[Activity]:
Without any of the pictures, transcribe all the lines below exactly.

**** Material provided

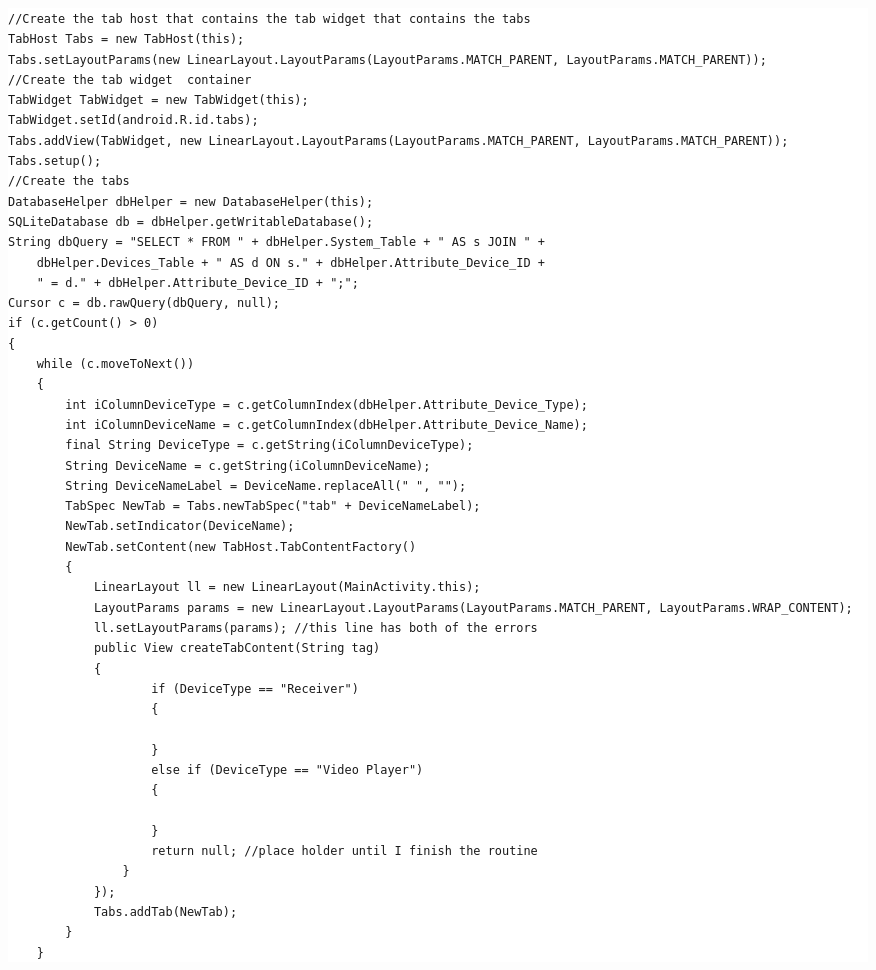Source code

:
 ```
//Create the tab host that contains the tab widget that contains the tabs
TabHost Tabs = new TabHost(this);
Tabs.setLayoutParams(new LinearLayout.LayoutParams(LayoutParams.MATCH_PARENT, LayoutParams.MATCH_PARENT));
//Create the tab widget  container
TabWidget TabWidget = new TabWidget(this);
TabWidget.setId(android.R.id.tabs);
Tabs.addView(TabWidget, new LinearLayout.LayoutParams(LayoutParams.MATCH_PARENT, LayoutParams.MATCH_PARENT));
Tabs.setup();
//Create the tabs
DatabaseHelper dbHelper = new DatabaseHelper(this);
SQLiteDatabase db = dbHelper.getWritableDatabase();
String dbQuery = "SELECT * FROM " + dbHelper.System_Table + " AS s JOIN " +
    dbHelper.Devices_Table + " AS d ON s." + dbHelper.Attribute_Device_ID +
    " = d." + dbHelper.Attribute_Device_ID + ";";
Cursor c = db.rawQuery(dbQuery, null);
if (c.getCount() > 0)
{
    while (c.moveToNext())
    {
        int iColumnDeviceType = c.getColumnIndex(dbHelper.Attribute_Device_Type);
        int iColumnDeviceName = c.getColumnIndex(dbHelper.Attribute_Device_Name);
        final String DeviceType = c.getString(iColumnDeviceType);
        String DeviceName = c.getString(iColumnDeviceName);
        String DeviceNameLabel = DeviceName.replaceAll(" ", "");
        TabSpec NewTab = Tabs.newTabSpec("tab" + DeviceNameLabel);
        NewTab.setIndicator(DeviceName);
        NewTab.setContent(new TabHost.TabContentFactory()
        {
            LinearLayout ll = new LinearLayout(MainActivity.this);
            LayoutParams params = new LinearLayout.LayoutParams(LayoutParams.MATCH_PARENT, LayoutParams.WRAP_CONTENT);
            ll.setLayoutParams(params); //this line has both of the errors
            public View createTabContent(String tag)
            {
                    if (DeviceType == "Receiver")
                    {

                    }
                    else if (DeviceType == "Video Player")
                    {

                    }
                    return null; //place holder until I finish the routine
                }
            });
            Tabs.addTab(NewTab);
        }
    } 
```
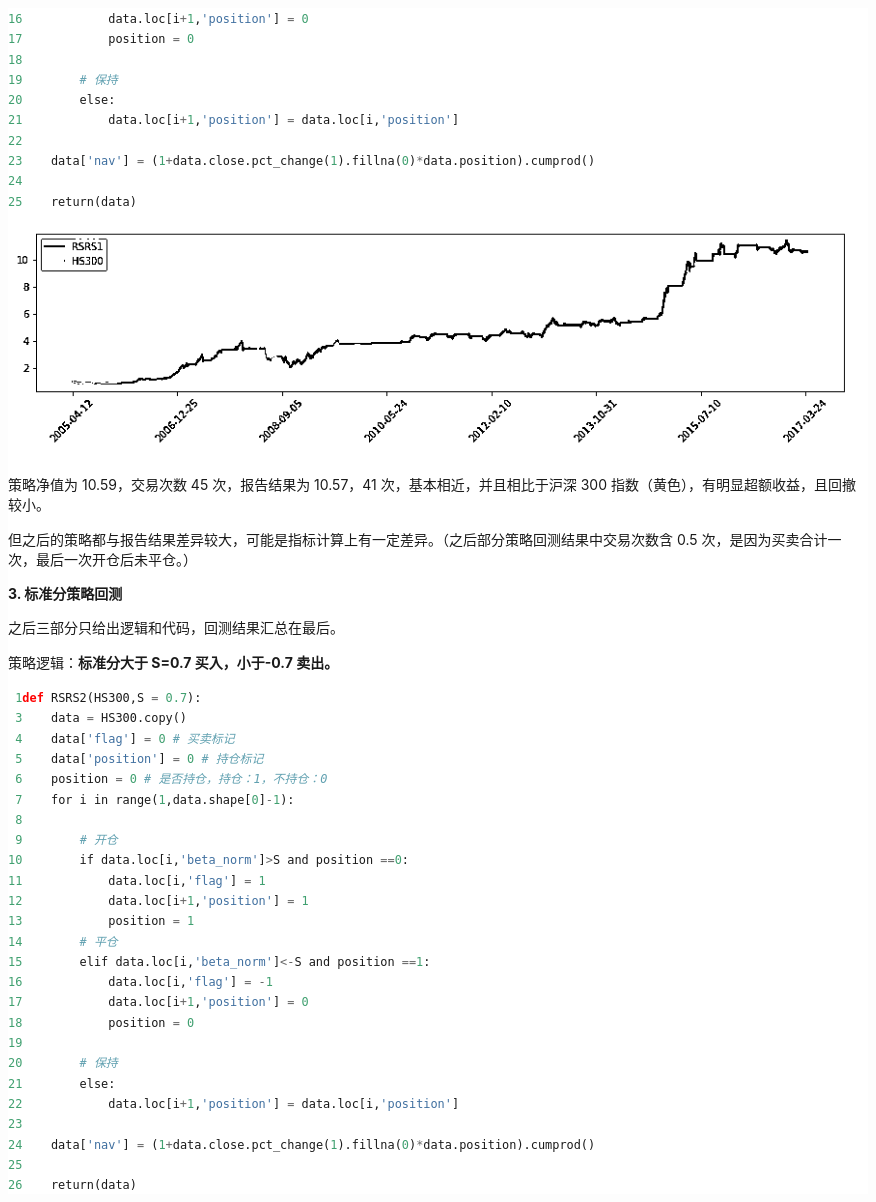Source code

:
 ```py
16            data.loc[i+1,'position'] = 0     
17            position = 0
18
19        # 保持
20        else:
21            data.loc[i+1,'position'] = data.loc[i,'position']     
22
23    data['nav'] = (1+data.close.pct_change(1).fillna(0)*data.position).cumprod() 
24
25    return(data) 
```

![](img/d5fe7c9a0fbfe15d2e7403908c3c0381.png)

策略净值为 10.59，交易次数 45 次，报告结果为 10.57，41 次，基本相近，并且相比于沪深 300 指数（黄色），有明显超额收益，且回撤较小。

但之后的策略都与报告结果差异较大，可能是指标计算上有一定差异。（之后部分策略回测结果中交易次数含 0.5 次，是因为买卖合计一次，最后一次开仓后未平仓。）

**3\. 标准分策略回测**

之后三部分只给出逻辑和代码，回测结果汇总在最后。

策略逻辑：**标准分大于 S=0.7 买入，小于-0.7 卖出。**

```py
 1def RSRS2(HS300,S = 0.7):
 3    data = HS300.copy()
 4    data['flag'] = 0 # 买卖标记
 5    data['position'] = 0 # 持仓标记
 6    position = 0 # 是否持仓，持仓：1，不持仓：0
 7    for i in range(1,data.shape[0]-1):
 8
 9        # 开仓
10        if data.loc[i,'beta_norm']>S and position ==0:
11            data.loc[i,'flag'] = 1
12            data.loc[i+1,'position'] = 1
13            position = 1
14        # 平仓
15        elif data.loc[i,'beta_norm']<-S and position ==1: 
16            data.loc[i,'flag'] = -1
17            data.loc[i+1,'position'] = 0     
18            position = 0
19
20        # 保持
21        else:
22            data.loc[i+1,'position'] = data.loc[i,'position']     
23
24    data['nav'] = (1+data.close.pct_change(1).fillna(0)*data.position).cumprod() 
25
26    return(data) 
```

********

[Solved problem]:
Source code

:
 ```
//Create the tab host that contains the tab widget that contains the tabs
TabHost Tabs = new TabHost(this);
Tabs.setLayoutParams(new LinearLayout.LayoutParams(LayoutParams.MATCH_PARENT, LayoutParams.MATCH_PARENT));
//Create the tab widget  container
TabWidget TabWidget = new TabWidget(this);
TabWidget.setId(android.R.id.tabs);
Tabs.addView(TabWidget, new LinearLayout.LayoutParams(LayoutParams.MATCH_PARENT, LayoutParams.MATCH_PARENT));
Tabs.setup();
//Create the tabs
DatabaseHelper dbHelper = new DatabaseHelper(this);
SQLiteDatabase db = dbHelper.getWritableDatabase();
String dbQuery = "SELECT * FROM " + dbHelper.System_Table + " AS s JOIN " +
    dbHelper.Devices_Table + " AS d ON s." + dbHelper.Attribute_Device_ID +
    " = d." + dbHelper.Attribute_Device_ID + ";";
Cursor c = db.rawQuery(dbQuery, null);
if (c.getCount() > 0)
{
    while (c.moveToNext())
    {
        int iColumnDeviceType = c.getColumnIndex(dbHelper.Attribute_Device_Type);
        int iColumnDeviceName = c.getColumnIndex(dbHelper.Attribute_Device_Name);
        final String DeviceType = c.getString(iColumnDeviceType);
        String DeviceName = c.getString(iColumnDeviceName);
        String DeviceNameLabel = DeviceName.replaceAll(" ", "");
        TabSpec NewTab = Tabs.newTabSpec("tab" + DeviceNameLabel);
        NewTab.setIndicator(DeviceName);
        NewTab.setContent(new TabHost.TabContentFactory()
        {
            LinearLayout ll = new LinearLayout(MainActivity.this);
            LayoutParams params = new LinearLayout.LayoutParams(LayoutParams.MATCH_PARENT, LayoutParams.WRAP_CONTENT);
            ll.setLayoutParams(params); //this line has both of the errors
            public View createTabContent(String tag)
            {
                    if (DeviceType == "Receiver")
                    {

                    }
                    else if (DeviceType == "Video Player")
                    {

                    }
                    return null; //place holder until I finish the routine
                }
            });
            Tabs.addTab(NewTab);
        }
    } 
```
Source code

:
 ```py
16            data.loc[i+1,'position'] = 0     
17            position = 0
18
19        # 保持
20        else:
21            data.loc[i+1,'position'] = data.loc[i,'position']     
22
23    data['nav'] = (1+data.close.pct_change(1).fillna(0)*data.position).cumprod() 
24
25    return(data) 
```

![](img/d5fe7c9a0fbfe15d2e7403908c3c0381.png)

策略净值为 10.59，交易次数 45 次，报告结果为 10.57，41 次，基本相近，并且相比于沪深 300 指数（黄色），有明显超额收益，且回撤较小。

但之后的策略都与报告结果差异较大，可能是指标计算上有一定差异。（之后部分策略回测结果中交易次数含 0.5 次，是因为买卖合计一次，最后一次开仓后未平仓。）

**3\. 标准分策略回测**

之后三部分只给出逻辑和代码，回测结果汇总在最后。

策略逻辑：**标准分大于 S=0.7 买入，小于-0.7 卖出。**

```py
 1def RSRS2(HS300,S = 0.7):
 3    data = HS300.copy()
 4    data['flag'] = 0 # 买卖标记
 5    data['position'] = 0 # 持仓标记
 6    position = 0 # 是否持仓，持仓：1，不持仓：0
 7    for i in range(1,data.shape[0]-1):
 8
 9        # 开仓
10        if data.loc[i,'beta_norm']>S and position ==0:
11            data.loc[i,'flag'] = 1
12            data.loc[i+1,'position'] = 1
13            position = 1
14        # 平仓
15        elif data.loc[i,'beta_norm']<-S and position ==1: 
16            data.loc[i,'flag'] = -1
17            data.loc[i+1,'position'] = 0     
18            position = 0
19
20        # 保持
21        else:
22            data.loc[i+1,'position'] = data.loc[i,'position']     
23
24    data['nav'] = (1+data.close.pct_change(1).fillna(0)*data.position).cumprod() 
25
26    return(data) 
```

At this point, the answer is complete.